I knew immediately I had to learn how to heal people like I had experienced. About a year later, I was living in a fraternity house and was introduced to an alumni brother, the future Dr. Gerry Creedon, who shared he was in chiropractic school. He explained healthcare as opposed to disease care and how function and structure are related. He further explained a vitalistic, holistic natural approach to healthcare. What he told me made complete sense. I knew I wanted to become a chiropractor at that very moment.

Dr. Utuk: I have wanted to be a doctor since I was a small child. I am the youngest of 4, my mother is a nurse anesthetist, and both of my sisters have Sickle Cell Anemia, so I grew up surrounded by medicine. My sisters’ hematologists at the Children’s Hospital of Philadelphia served as huge inspirations for me to want to become a medical doctor.

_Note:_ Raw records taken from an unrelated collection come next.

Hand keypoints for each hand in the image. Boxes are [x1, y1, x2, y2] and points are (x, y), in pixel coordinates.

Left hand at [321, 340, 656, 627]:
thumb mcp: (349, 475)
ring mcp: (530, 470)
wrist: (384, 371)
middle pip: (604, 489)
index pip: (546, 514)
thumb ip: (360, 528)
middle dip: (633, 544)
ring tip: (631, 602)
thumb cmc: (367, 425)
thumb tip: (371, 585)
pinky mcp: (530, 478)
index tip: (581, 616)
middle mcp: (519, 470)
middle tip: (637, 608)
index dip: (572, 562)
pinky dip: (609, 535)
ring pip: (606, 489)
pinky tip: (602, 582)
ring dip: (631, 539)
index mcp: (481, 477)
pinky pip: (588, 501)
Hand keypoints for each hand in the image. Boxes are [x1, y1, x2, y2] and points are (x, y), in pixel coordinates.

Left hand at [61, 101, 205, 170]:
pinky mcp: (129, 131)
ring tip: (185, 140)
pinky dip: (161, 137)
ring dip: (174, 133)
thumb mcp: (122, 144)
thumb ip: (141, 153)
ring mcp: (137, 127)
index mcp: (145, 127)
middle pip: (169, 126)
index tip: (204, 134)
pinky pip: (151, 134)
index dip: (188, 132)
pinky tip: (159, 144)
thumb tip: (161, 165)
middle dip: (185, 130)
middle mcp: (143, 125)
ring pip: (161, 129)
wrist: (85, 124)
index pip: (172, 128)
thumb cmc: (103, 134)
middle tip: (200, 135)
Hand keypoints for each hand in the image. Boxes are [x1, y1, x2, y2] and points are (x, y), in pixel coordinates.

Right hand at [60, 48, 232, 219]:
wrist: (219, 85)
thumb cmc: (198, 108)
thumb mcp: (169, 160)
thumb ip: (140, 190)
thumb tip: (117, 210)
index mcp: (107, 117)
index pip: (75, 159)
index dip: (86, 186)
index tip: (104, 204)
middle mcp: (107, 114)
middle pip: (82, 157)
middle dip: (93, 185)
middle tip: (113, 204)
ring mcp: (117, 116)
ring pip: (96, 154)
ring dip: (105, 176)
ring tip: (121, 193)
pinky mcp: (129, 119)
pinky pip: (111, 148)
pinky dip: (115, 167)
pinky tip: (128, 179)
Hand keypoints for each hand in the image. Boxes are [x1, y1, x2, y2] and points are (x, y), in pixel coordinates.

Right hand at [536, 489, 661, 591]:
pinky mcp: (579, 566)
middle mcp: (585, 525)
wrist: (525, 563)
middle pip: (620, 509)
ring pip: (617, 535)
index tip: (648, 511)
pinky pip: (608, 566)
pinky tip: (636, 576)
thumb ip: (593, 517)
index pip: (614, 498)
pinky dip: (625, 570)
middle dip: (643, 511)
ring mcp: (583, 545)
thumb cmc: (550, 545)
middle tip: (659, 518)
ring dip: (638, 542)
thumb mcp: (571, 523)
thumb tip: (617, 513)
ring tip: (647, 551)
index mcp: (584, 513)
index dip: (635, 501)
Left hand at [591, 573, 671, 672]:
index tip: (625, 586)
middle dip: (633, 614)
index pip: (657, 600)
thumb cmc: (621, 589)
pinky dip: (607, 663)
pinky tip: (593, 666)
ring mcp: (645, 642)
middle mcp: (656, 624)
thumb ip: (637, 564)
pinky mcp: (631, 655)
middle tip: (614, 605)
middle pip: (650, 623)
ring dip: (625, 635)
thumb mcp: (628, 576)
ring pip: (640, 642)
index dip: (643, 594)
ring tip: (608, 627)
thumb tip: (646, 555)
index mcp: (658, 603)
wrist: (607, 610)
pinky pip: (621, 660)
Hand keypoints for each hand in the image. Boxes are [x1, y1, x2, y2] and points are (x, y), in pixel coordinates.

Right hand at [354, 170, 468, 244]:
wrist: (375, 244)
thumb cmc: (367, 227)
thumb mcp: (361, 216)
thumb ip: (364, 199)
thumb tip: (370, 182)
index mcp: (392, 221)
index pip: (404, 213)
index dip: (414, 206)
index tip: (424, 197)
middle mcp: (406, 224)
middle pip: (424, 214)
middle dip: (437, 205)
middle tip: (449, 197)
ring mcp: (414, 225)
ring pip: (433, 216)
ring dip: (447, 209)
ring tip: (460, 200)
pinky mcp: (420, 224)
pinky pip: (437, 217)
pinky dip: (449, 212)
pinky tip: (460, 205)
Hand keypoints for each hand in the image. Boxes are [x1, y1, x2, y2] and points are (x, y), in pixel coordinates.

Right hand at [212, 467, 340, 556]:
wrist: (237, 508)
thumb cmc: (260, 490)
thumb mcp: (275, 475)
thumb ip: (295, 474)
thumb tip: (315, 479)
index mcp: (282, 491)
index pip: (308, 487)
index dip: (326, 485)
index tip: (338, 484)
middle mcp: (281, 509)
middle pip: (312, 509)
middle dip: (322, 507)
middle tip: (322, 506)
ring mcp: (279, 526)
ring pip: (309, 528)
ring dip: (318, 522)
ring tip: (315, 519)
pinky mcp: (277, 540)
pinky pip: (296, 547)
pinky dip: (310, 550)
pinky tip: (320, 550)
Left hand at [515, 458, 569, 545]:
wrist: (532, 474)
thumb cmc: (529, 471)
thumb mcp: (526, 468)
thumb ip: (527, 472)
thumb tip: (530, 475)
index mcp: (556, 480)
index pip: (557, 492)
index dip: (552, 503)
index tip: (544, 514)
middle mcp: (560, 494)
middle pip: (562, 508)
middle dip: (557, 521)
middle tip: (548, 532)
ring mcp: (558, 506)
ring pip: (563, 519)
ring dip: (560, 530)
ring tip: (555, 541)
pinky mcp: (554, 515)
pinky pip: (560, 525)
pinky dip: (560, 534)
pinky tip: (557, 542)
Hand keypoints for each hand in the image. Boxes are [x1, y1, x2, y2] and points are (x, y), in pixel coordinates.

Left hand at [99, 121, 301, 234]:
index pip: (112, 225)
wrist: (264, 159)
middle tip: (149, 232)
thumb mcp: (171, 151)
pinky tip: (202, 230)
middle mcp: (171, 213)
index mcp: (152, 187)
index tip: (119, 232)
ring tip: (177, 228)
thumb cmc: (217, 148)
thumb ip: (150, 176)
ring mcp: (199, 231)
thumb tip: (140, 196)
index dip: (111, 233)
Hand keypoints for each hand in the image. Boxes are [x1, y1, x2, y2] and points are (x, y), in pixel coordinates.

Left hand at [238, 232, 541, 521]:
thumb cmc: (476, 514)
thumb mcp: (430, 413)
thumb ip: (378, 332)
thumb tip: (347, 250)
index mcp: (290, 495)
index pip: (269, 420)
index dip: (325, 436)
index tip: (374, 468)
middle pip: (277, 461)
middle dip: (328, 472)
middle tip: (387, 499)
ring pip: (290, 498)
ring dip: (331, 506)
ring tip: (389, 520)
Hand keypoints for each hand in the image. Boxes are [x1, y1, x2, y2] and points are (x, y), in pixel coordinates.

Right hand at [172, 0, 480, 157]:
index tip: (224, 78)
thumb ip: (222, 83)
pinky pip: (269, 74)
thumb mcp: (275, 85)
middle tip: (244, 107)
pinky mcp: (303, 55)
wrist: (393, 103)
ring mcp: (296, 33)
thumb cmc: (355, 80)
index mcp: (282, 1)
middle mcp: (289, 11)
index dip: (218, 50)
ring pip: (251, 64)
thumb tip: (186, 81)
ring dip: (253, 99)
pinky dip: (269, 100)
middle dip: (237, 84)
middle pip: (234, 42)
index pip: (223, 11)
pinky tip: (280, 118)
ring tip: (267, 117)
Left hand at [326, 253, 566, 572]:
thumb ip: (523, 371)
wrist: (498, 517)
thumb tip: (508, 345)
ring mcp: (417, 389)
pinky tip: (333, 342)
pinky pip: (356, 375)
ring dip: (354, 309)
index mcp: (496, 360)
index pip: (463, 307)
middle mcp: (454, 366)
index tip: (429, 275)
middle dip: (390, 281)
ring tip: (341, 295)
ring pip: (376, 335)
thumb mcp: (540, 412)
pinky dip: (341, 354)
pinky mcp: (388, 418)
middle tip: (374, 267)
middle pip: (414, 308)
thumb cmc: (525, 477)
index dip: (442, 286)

I earned my Bachelor’s Degree in Biology from Rutgers University, New Brunswick, and then enrolled in Harvard Medical School. During my rotations, I saw how patients would come into the hospital with the same issues over and over again–COPD, hypertension, diabetes, cancer, etc.–and, despite treatment, many patients would quickly return with the same complaints or with new side effects from their prior treatment. It felt like a dog chasing its own tail! I innately knew that there had to be more to healthcare than what I was experiencing. So, I decided to walk away from Ivy League education but did not know what my next step was.

I always enjoyed working with my hands and decided to go to massage therapy school. There, I had a substitute teacher (now a fellow DC, Dr. Brian Mitchell) who encouraged me to meet Dr. Michael Gorman, a holistic chiropractor in Fairless Hills, PA. At the time, similar to many uninformed people in our society, I admittedly had negative opinions about chiropractors and thought they were “quacks.” I still recall driving to Dr. Gorman’s office in June 2013, thinking, “Why would a chiropractor talk about digestion?” In the first few minutes of his presentation, Dr. Gorman said, “The body can heal itself,” and, “The power that made the body can heal the body.”  

I quickly realized two things: My Ivy League education never said anything about this, and I had found my calling. Following the presentation, I introduced myself to Dr. Gorman, who immediately hired me as a chiropractic assistant in his office. After three years with Dr. Gorman, I relocated to Marietta, GA, to attend chiropractic school at Life University. I graduated as the Class Valedictorian in March 2020 and have been working as an associate chiropractor in Philadelphia ever since.

What’s the best advice you could give to a chiropractor just out of school, and planning to practice in New Jersey?

Dr. Fuzer: The best advice I can give a new graduate is to keep your overhead low. Next, if it sounds too good to be true it is and follow your gut instincts. And, as Dr. Utuk has done, find yourself a mentor. I believe the ANJC can facilitate a mentor program to coach new graduates.  The new graduates are the future of our profession, let’s make it a bright one.

Dr. Utuk: Find a mentor! ANJC is full of them! And, shameless plug: Go to YouTube and search “Stressed – A Documentary Film” to learn about NeuroEmotional Technique and how it could benefit you and your patients!